Ende des Sommers werden auch die jährlichen Honorarverhandlungen zwischen KBV und GKV-Spitzenverband stattfinden – in diesem Jahr unter neuen Vorzeichen: „Letztes Jahr haben wir im Bewertungsausschuss beschlossen, dass die Tarifsteigerungen bei den Medizinischen Fachangestellten nicht erst nach zwei Jahren in die Berechnungen integriert werden, sondern nach dem aktuellen Tarifvertrag", sagte Gassen.

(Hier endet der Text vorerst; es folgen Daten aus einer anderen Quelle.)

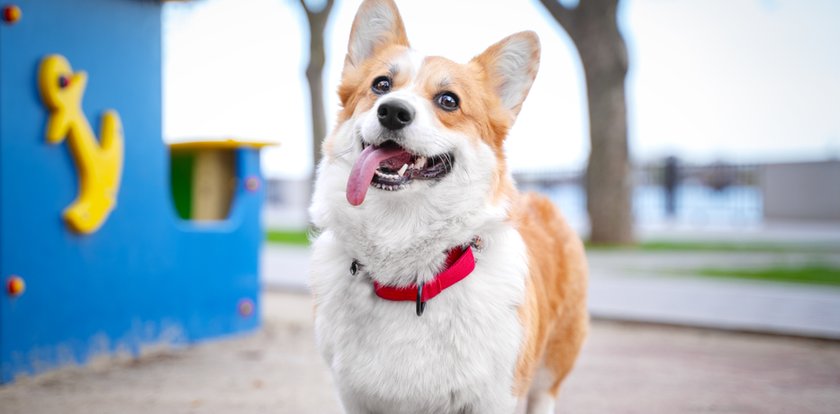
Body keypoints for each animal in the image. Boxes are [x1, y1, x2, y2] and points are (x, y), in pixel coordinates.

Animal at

Personalkosten seien der Treiber der Kosten in der Arztpraxis, zudem würden viele Mitarbeiterinnen und Mitarbeiter immer mehr von Krankenhäusern abgeworben. „Das zwingt die Praxen, wenn sie noch Mitarbeiterinnen haben wollen, die Gehälter deutlich schneller deutlich höher zu heben.“
Allerdings könne die Tarifsteigerung von rund sieben Prozent nicht eins zu eins angerechnet werden. „Die Kostenleistung bei der ärztlichen Leistung macht nur 45 Prozent aus. Und davon sind die Gehälter der Helferinnen rund die Hälfte. Daher wäre die Forderung zum Orientierungswert nur ein Viertel.“
Tarifsteigerungen im stationären Bereich müssen bei Honorarverhandlungen Thema sein
Weitere Kostentreiber seien die Inflation oder auch die Strompreise. Noch mehr allerdings die Tarifabschlüsse für Ärztinnen und Ärzte, die der Marburger Bund in Kliniken in den vergangenen Monaten durchgesetzt habe. Dies bleibe ein Diskussionspunkt auch für die Niedergelassenen und ständiger Dissens mit den Kassen, die das kalkulatorische Arztgehalt nicht anerkennen würden.
Hier will die KBV bei den Verhandlungen mit dem GKV-Spitzenverband ähnliche Honorarsteigerungen erreichen. Die Krankenkassen lehnen aber diese Argumentation ab. „Es macht wenig Sinn, nun 20 Prozent zu fordern, denn es gibt keinen Mechanismus im Gesetz, der solche eine Forderung begründen würde“, so Gassen. Er geht davon aus, dass auch in diesem Jahr der Honorarabschluss vom Schiedsamt festgelegt wird.